**Assigned task**
Go through the entries below and count the lines where "have" occurs. Give nothing but that number.

**Provided information**
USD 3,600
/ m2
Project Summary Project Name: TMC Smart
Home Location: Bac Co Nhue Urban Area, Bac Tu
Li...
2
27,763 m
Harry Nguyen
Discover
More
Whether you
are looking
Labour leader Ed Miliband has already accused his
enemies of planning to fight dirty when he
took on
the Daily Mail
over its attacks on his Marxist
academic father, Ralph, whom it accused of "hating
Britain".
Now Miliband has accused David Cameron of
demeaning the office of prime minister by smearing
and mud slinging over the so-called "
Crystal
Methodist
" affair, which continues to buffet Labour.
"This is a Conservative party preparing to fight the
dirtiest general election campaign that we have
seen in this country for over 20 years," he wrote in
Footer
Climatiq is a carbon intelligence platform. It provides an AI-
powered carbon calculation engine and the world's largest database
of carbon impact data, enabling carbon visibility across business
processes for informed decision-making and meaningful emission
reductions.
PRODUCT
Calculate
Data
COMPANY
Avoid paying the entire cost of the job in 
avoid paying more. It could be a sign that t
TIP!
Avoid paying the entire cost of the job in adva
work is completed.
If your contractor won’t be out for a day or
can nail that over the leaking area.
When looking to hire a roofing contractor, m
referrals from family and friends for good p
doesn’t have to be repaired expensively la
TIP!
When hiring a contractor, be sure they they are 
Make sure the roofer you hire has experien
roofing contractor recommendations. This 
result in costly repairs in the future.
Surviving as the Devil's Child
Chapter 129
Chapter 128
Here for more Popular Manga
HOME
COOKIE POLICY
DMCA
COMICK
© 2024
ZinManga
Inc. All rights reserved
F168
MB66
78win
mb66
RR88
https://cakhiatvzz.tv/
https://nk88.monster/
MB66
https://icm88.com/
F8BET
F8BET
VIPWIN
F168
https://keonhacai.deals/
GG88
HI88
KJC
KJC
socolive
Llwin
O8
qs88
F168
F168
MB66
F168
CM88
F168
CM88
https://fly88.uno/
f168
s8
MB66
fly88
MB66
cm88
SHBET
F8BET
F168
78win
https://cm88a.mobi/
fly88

**Response area**
2